§ **Extracted text**
Crossing the railroad tracks 5 miles in on the Chase Trail in Talkeetna

As my vacation time grew near, the weather forecast all over the state looked grim. Nome -windy and rainy. Alaska range – snow. Kenai Peninsula – cold and rainy. Colder than normal temperatures were settling in all over the state. Not a great week to be outdoors. We weren’t really looking for Type 2 fun, and we didn’t want to camp in the cold and rain. (I know, I know, we’re getting soft.) But was our only option to stay in Fairbanks and work on home projects? That seemed like a waste of vacation time.

So, as usual, I obsessively checked the weather forecasts all over the state. The best weather seemed to be midweek, south of the Alaska Range along the Parks Highway. Not great weather, but better than anywhere else. Eric got out our Alaska Gazetteer and we started plotting possibilities. Getting up in the mountains wasn't an option with all of the snow that had already fallen up high. We decided to drive to Talkeetna, go exploring, then play it by ear. I rented a cabin at Denali Fireside Cabins for two nights. Even if we got cold and wet during the day, we would have a warm and dry place to stay at night. We could check out some trails that we had never been on before, and the fall colors would probably be prime south of the Alaska Range.

§ **Extracted data**
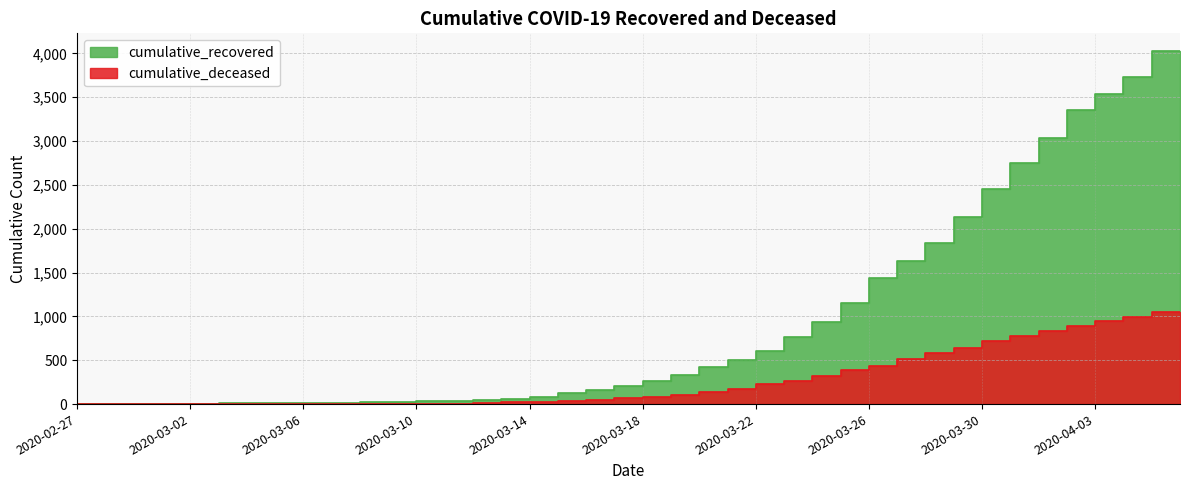

How many values in the cumulative_recovered series exceed 204?

19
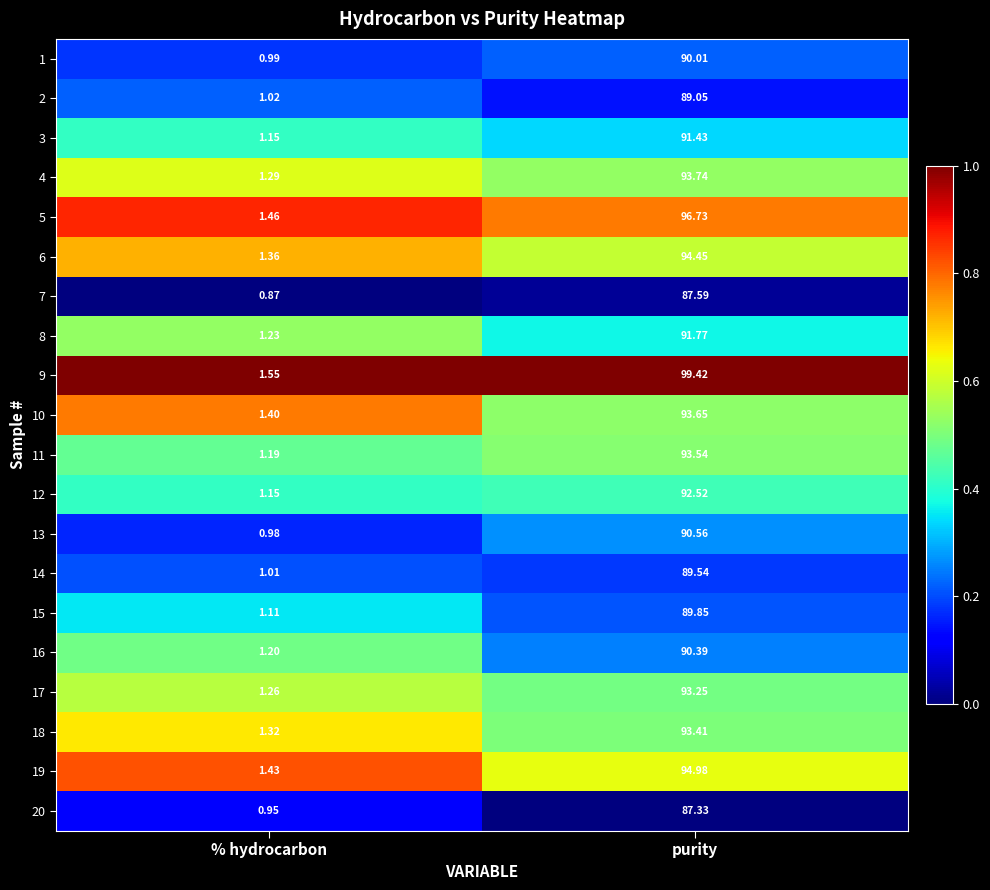

Rank the categories by 7 value from lowest to highest.

% hydrocarbon, purity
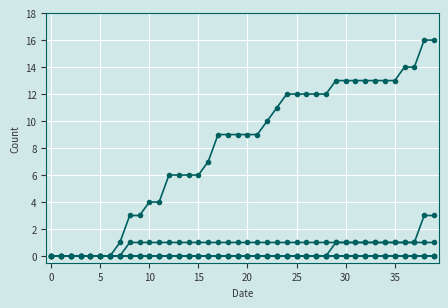

Does the chart have visible grid lines?

Yes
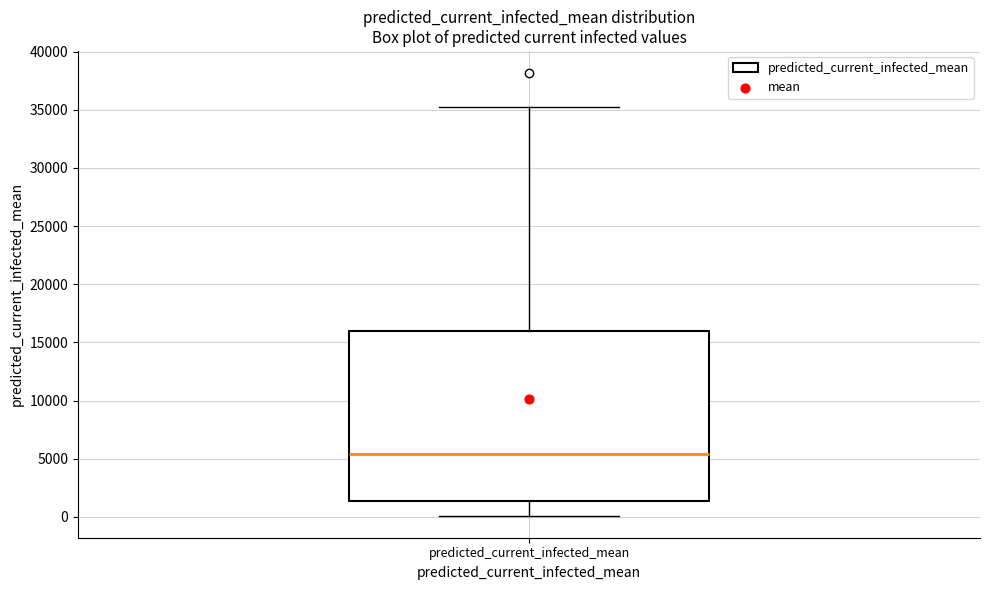

Where does the lower whisker of the box for predicted_current_infected_mean end on the y-axis? The values are not printed on the chart, so give them approximately, as read against the axis.

0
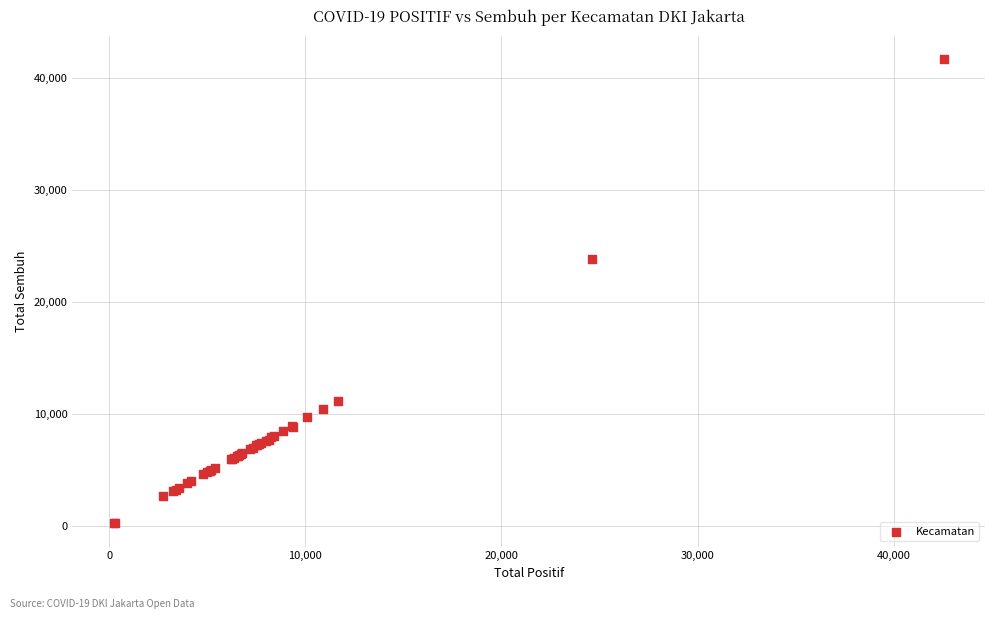

What Y value in the scatter plot is closest to 20930?

23808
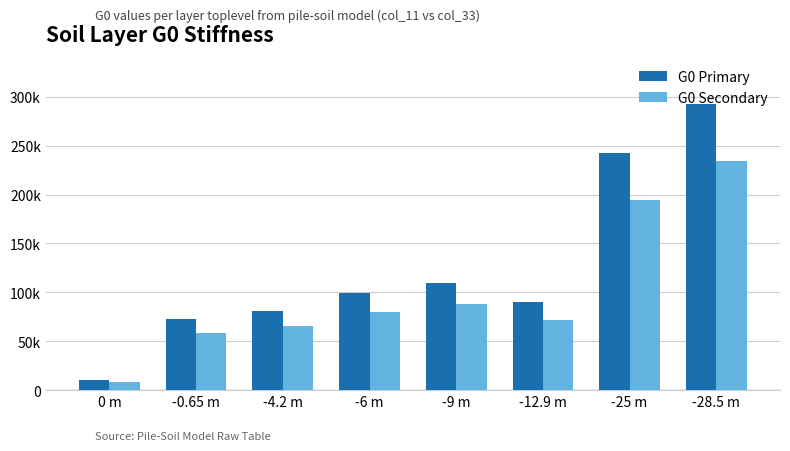

At how many categories does at least one series exceed 228760?

2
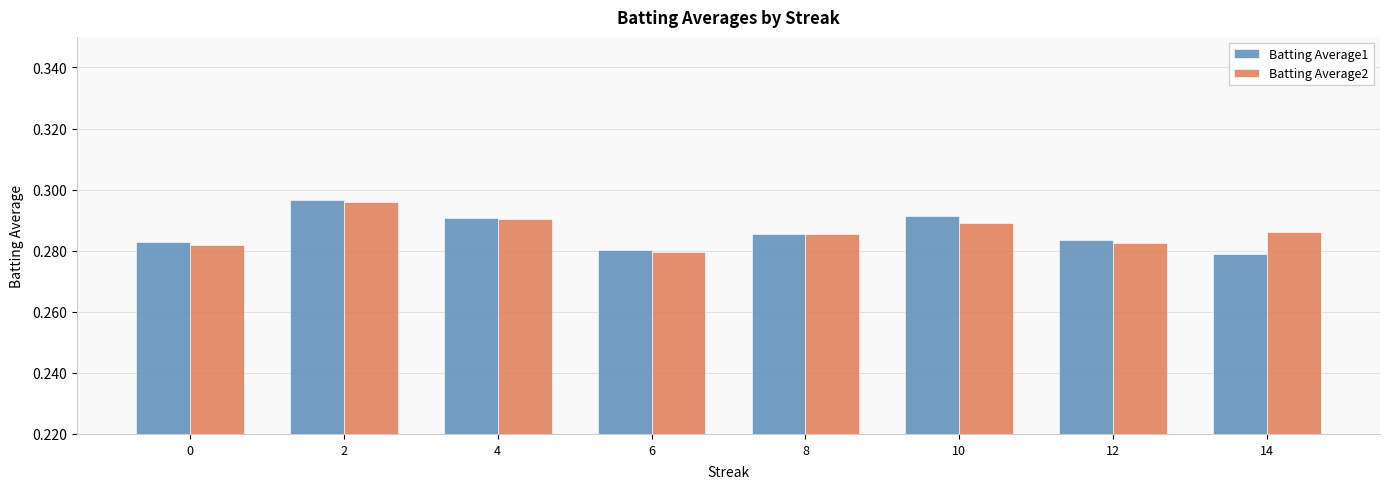

Which label corresponds to the largest value in the chart?

2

§ **Exercise set**
a – In the account of the Talkeetna trip, where did the writer rent a cabin, and for how many nights?
b – Pull out the passage of the Talkeetna trip account from "So, as usual, I" up to and including "the Alaska Range.".
c – Continue the account of the Talkeetna trip from the point where it stops.

§ **Responses per task**
a – At Denali Fireside Cabins, for two nights.

b –
So, as usual, I obsessively checked the weather forecasts all over the state. The best weather seemed to be midweek, south of the Alaska Range along the Parks Highway. Not great weather, but better than anywhere else. Eric got out our Alaska Gazetteer and we started plotting possibilities. Getting up in the mountains wasn't an option with all of the snow that had already fallen up high. We decided to drive to Talkeetna, go exploring, then play it by ear. I rented a cabin at Denali Fireside Cabins for two nights. Even if we got cold and wet during the day, we would have a warm and dry place to stay at night. We could check out some trails that we had never been on before, and the fall colors would probably be prime south of the Alaska Range.

c –
Leaving our cabin in Talkeetna. 

On our way through Denali and Broad Pass, it was windy and snowing and the roads were slushy. Hmm, not great. As we got further south the precipitation stopped and the temperature warmed. But the wind picked up. After dinner, I took a walk while Eric nursed a sore knee he had tweaked a couple of days before. The wind got stronger. By the time I got back to the cabin, our power was out. It remained out until about 4 AM. Luckily, our cabin stayed plenty warm.

Exploring Talkeetna Trails

The next morning was cold and windy but dry, so we decided to check out the trails at Talkeetna Lakes Park, a Mat-Su Borough park. This system comprises about 10 miles of trails around several lakes that are great for hiking and biking in summer and cross-country skiing in winter. They are just a couple of miles out of town, so we biked to them. The trails were in great shape and super fun for biking except for all the beetle-kill spruce trees that had come down in the windstorm. We had to stop and go over or under trees about every half mile. It was slower going than we expected but we adjusted. We were able to shove some trees off the trail, and Eric was able to cut through others with his handy folding saw. 

But with a little persistence we were able to do all the trails. One trail is singletrack, while the others are wide enough for skate skiing. The singletrack trail is winding and fun, with a few swoopy downhills. The others were fun just to cruise along. We got lots of lake views, though with the wind it was chilly on the lakeshores.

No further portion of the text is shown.